Representation of Power System Components

6.1. Introduction
Electric power systems may be of great complexity and spread over large geographical area. An electric power
system consists of generators, transformers, transmission lines and consumer equipment (loads). The system
must be protected against flow of heavy short – circuit currents (which can cause permanent damage to major
equipment) by disconnecting the faulty section of system by means of circuit breakers and protective relaying.
It is necessary to know the maximum short-circuit currents that can occur at points of a system in order that
circuit breakers may be selected that are adequate to withstand the currents and operate successfully to cut out
the faulty section, and also in order that the protective relays may be selected for correct operation. The design
of machine, bus bars, isolators, circuit breakers etc., is based on the considerations of normal and short-circuits
currents.
It is also necessary to be able to calculate, approximately at least, the size of the protective reactors which must
be inserted in the system to limit the short circuit currents to a value which is not beyond that capable of being
withstood by the circuit breakers.
The short circuit currents in an AC system are determined mainly by the reactance of the alternators,
transformers and line up to point of fault in the case phase to phase faults. When the fault is between phase and
earth, the resistance of the earth path plays an important role in limiting the currents.
In case of circuit breakers their rupturing capacities are based on the symmetrical short circuit current which is
the simplest calculation among all types of short circuits. However, for determination of settings of relays it is
absolutely necessary to know fault current due to unsymmetrical fault condition too for which knowledge of
symmetrical components etc., is required.

6.2. Power System Network


Power system can be subdivided into three major components namely:
i. Generation System
ii. Transmission System, and
iii. Distribution System
Nowadays, mostly, power is generated by three phase synchronous generators, transmitted by three phase lines
and then distributed through three phase distribution networks.

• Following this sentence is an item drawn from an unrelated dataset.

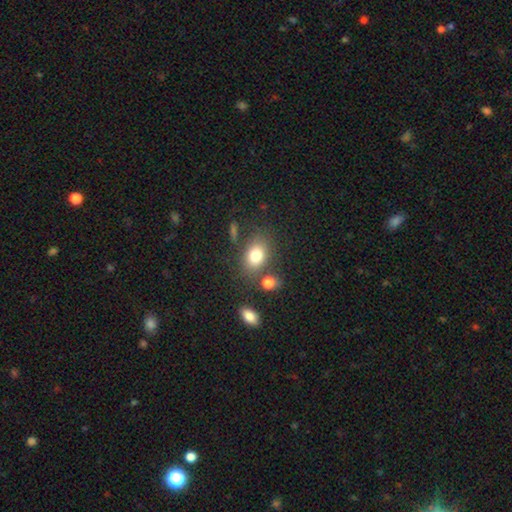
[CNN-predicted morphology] Smooth or featured? smooth (79%)
How rounded? in between (73%)
Merging? none (69%)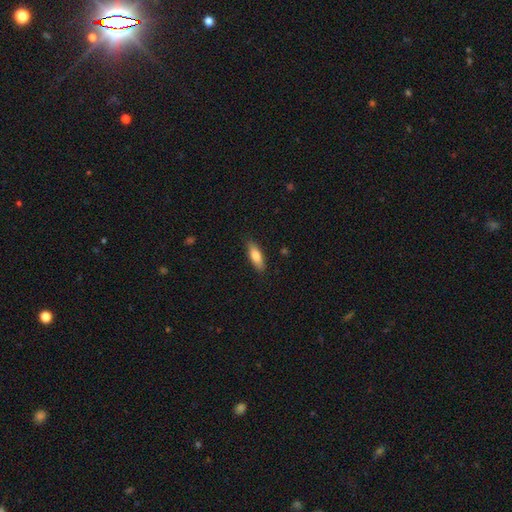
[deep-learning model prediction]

Three phase synchronous generators are always
designed to produce three phase balanced excitation i.e, to generate three phase voltages which are equal in
magnitude and displaced from each other by an equal angle of 120 electrical degrees. The three phase
transmission lines and the three phase distribution network are either arranged symmetrically or if arrangement
is unsymmetric, they are transposed at regular intervals to balance their electrical characteristics resulting in
balanced three phase network comprising transmission and distribution networks. Thus three phase generation
or supply as well as the three phase transmission and networks are balanced and therefore so far as the
calculations are concerned, they can be treated as a single phase system for analysis.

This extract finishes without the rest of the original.